Ubay Murillo – “Objetos de estudio” – El Tanque – Tenerife

“Objetos de estudio”
Un proyecto de Ubay Murillo
comisariado por Fernando Gómez de la Cuesta

para el Espacio cultural El Tanque de Santa Cruz de Tenerife
Centros de Arte de Tenerife
C/ Fuente de Santa Cruz, s/n. M a V de 17 a 20h, S de 11 a 14h. Entrada libre
6 de abril > 3 de junio 2018

“Objetos de estudio” es una semilla que, en realidad, representa un cambio de paradigma en la creación de Ubay Murillo, un punto de inflexión que le hace trascender los caminos de esa pintura que ha recorrido durante los últimos quince años, para ahora transitar de lleno por las vías de la instalación y de la desmaterialización del propio hecho artístico. Pero empecemos por el principio o, al menos, por uno de los posibles comienzos, por la literalidad de un título que nos remite al taller del artista y al análisis formal de toda esa miscelánea de elementos que lo componen, que lo completan, de esos modelos que son el sujeto de una investigación que, en inicio, pudiera parecer meramente estética y material, pero que obviamente no lo es. En “Objetos de estudio” pocas cosas son lo que parecen. Lo que es cierto es que el punto de partida es ese atelier creativo donde los elementos inertes y las imágenes de cuerpos se van integrando en un gran glosario que sitúa las bases del proyecto a la manera de un atlas visual, unos fundamentos que generan un itinerario de carácter teórico, práctico y plástico, sobre la historia del cuerpo, de los objetos y del cuerpo como objeto, a partir del siglo XX, y lo hace bajo el prisma de la evolución liberal del capital, mientras reflexiona acerca de cómo las primeras vanguardias –y las imágenes y los textos que produjeron- fueron asumidos después por los medios de masas, traducidos como imagen viva del consumo y como iconografías del consumismo. Un trabajo de investigación que se plantea como una tesis creativa acerca de la capacidad del capitalismo como sistema generador de imágenes deseables y de sueños que, en muchas ocasiones, se transforman en pesadillas. Una propuesta que también enfatiza la capacidad del artista, de los artistas, para convertir esas imágenes en cualquier otra cosa, para explicarnos lo inexplicable, para hacer visible lo invisible, para desmaterializar su propio producto en plena era del materialismo y de sus servidumbres.

A partir de ese trabajo de laboratorio realizado en la intimidad del estudio, Ubay Murillo decide mostrar el cuerpo físico obtenido –pero también el metafísico- en un espacio singular, en algo que puede asemejarse a un gran agujero negro donde las piezas orbitan en una gravedad inestable, perdiendo cualquier referencia con respecto al cubo blanco y su señalética, con respecto a las paredes e iluminaciones usuales de los museos, incluso con respecto a los suelos y los techos convencionales de las salas de exposiciones.
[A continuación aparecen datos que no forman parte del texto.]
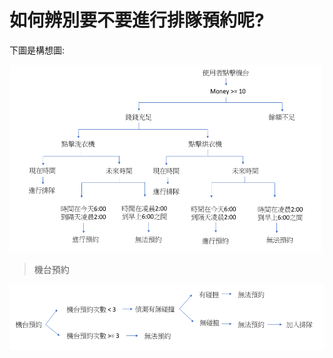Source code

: # 如何辨別要不要進行排隊預約呢?

下圖是構想圖:


<img src="教程圖片/structure.png" width="500px" height="300px">


> 機台預約

<img src="教程圖片/order.png" width="520px" height="105px">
Un lugar que el artista halló en el seno del espacio cultural El Tanque de Santa Cruz de Tenerife, un antiguo depósito de queroseno reconvertido por el Gobierno de Canarias en un singular nódulo de visibilidad para la creación. Allí es donde sucede este proyecto, una propuesta específica que, como ya hemos señalado, tiene su origen en el taller, pero que se formaliza, se desarrolla y se completa en el propio contexto expositivo que lo alberga. Es en ese sitio en el que el artista despliega su constelación de luces y reflejos, de neones y focos, de peanas que se comportan como un objeto de estudio más y no como un mero soporte, de representaciones de cuerpos-objeto recogidos de ese acervo de imágenes contemporáneo que componen las revistas de tendencias, y porcelanas alemanas, y objetos art decó, y otros elementos cotidianos típicos de la burguesía centroeuropea que el artista descontextualiza para dotarlos de resonancias corporales y de diferentes lecturas que navegan entre las contradicciones de las vanguardias y las contradictorias publicaciones actuales de moda, dos objetos de estudio más que sobreviven a los envites del mercado pero que hacen aguas por todas partes. Unas naves que no pierden de vista el puerto conocido de una pintura que se empieza a cosificar, pero también a fraccionarse, a levitar y a diluirse, porque nunca conviene prescindir de todas las referencias, porque la única manera de crecer y de explorar lo desconocido es saber que tenemos algún lugar en el que nos esperan, algún sitio donde volver.